“I didn’t get to grow up and pull away from her and bitch about her with my friends and confront her about the things I’d wished she’d done differently and then get older and understand that she had done the best she could and realize that what she had done was pretty damn good and take her fully back into my arms again. Her death had obliterated that. It had obliterated me. It had cut me short at the very height of my youthful arrogance. It had forced me to instantly grow up and forgive her every motherly fault at the same time that it kept me forever a child, my life both ended and begun in that premature place where we’d left off. She was my mother, but I was motherless. I was trapped by her, but utterly alone. She would always be the empty bowl that no one could full. I’d have to fill it myself again and again and again.”

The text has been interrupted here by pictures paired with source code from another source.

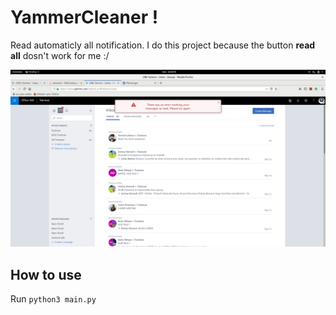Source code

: YammerCleaner !
=======
Read automaticly all notification.
I do this project because the button **read all** dosn't work for me :/

![](src/error.png)


How to use
-------

Run `python3 main.py`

– Cheryl Strayed, Wild: From Lost to Found on the Pacific Crest Trail
Your mother is the person you are supposed to be able to trust and turn to when life gets confusing and scary. Many women, like myself, didn’t have that. My mother suffered from mental health and addiction issues to try and cope with her own horrific childhood. I do not blame her, nor hold any resentment or anger towards her, but when I was younger I did. I feel sad that she could not find help or peace while she was here, and because of that, not only did she lose out on life, but I lost out on a life with her.
I began grieving her long before she died. I grieved the relationship that I wished we could have had throughout my life, even as a child. I looked at the relationship that my friends had with their mother with envy. Even though I was a young adult when my mother passed away, I still longed for her, and the relationship I wished we would have one day.
I was 23 years old when my mom died. Moving into adulthood, and becoming a mother myself, I did my best to shift into a space that allowed me to try to move forward, despite the past, but it was difficult at times.
The confusion around my relationship with my mother while she was here, and the confusion around her not being here after she died had left a hole inside my soul that as Cheryl Strayed described above as “the empty bowl that no one could full. I’d have to fill it myself again and again and again.”
The sense of disconnection that you feel when you have a strained relationship with your mother who is living does not go away when they are gone. Some conversations never got to happen, and even though I had grief counseling, walked through my pain, owned my story and have forgiveness in my heart, there were still the lingering feelings that that I wish things could have been different.
The age of wisdom and experience has made me a better person at understanding that her pain, suffering and choices did not mean she loved me any less. The truth is, she did the best she could, and considering the deep emotional pain that she was in day after day that I understand now, I am in awe of the strength she had when she was here.
Grief is overwhelming and heavy as a stand-alone experience but it is different in comparison to strained relationships. It’s as if grief is layered with the pain of losing someone that you never really had, and the pain of the lost hope that you ever would. I had hoped that as time went on, my mother and I would get to a place where it could feel like a normal mother-daughter relationship for us. While she was living, I always had hope that she would get better and that things between us would get better. When she died that hope was gone. Healing for me had to become about healing the relationship that never was and healing what would never be and moving on from there.
In her absence I had to create a new metaphysical relationship with my mother. In doing so I have developed deeper compassion and empathy for her pain over the years that allows me to sit in a place of forgiveness while I honor her for being my mother without the strained relationship story attached to it. I may not be able to change the past but I can reconstruct the image of my mother in my mind as needed to allow healing and love to flow through our spiritual connection that continues to live on. I chose to heal our relationship this way because I believe that death does not end relationships.
This new metaphysical relationship with my mother that I have been cultivating over they years since she died has brought me to a place of serenity. Motherless daughters of strained relationships grieve differently, and learning how to navigate this journey has brought me to a place of acceptance. Acceptance of her, acceptance of our history, and acceptance of our relationship as it was, and as it now becomes.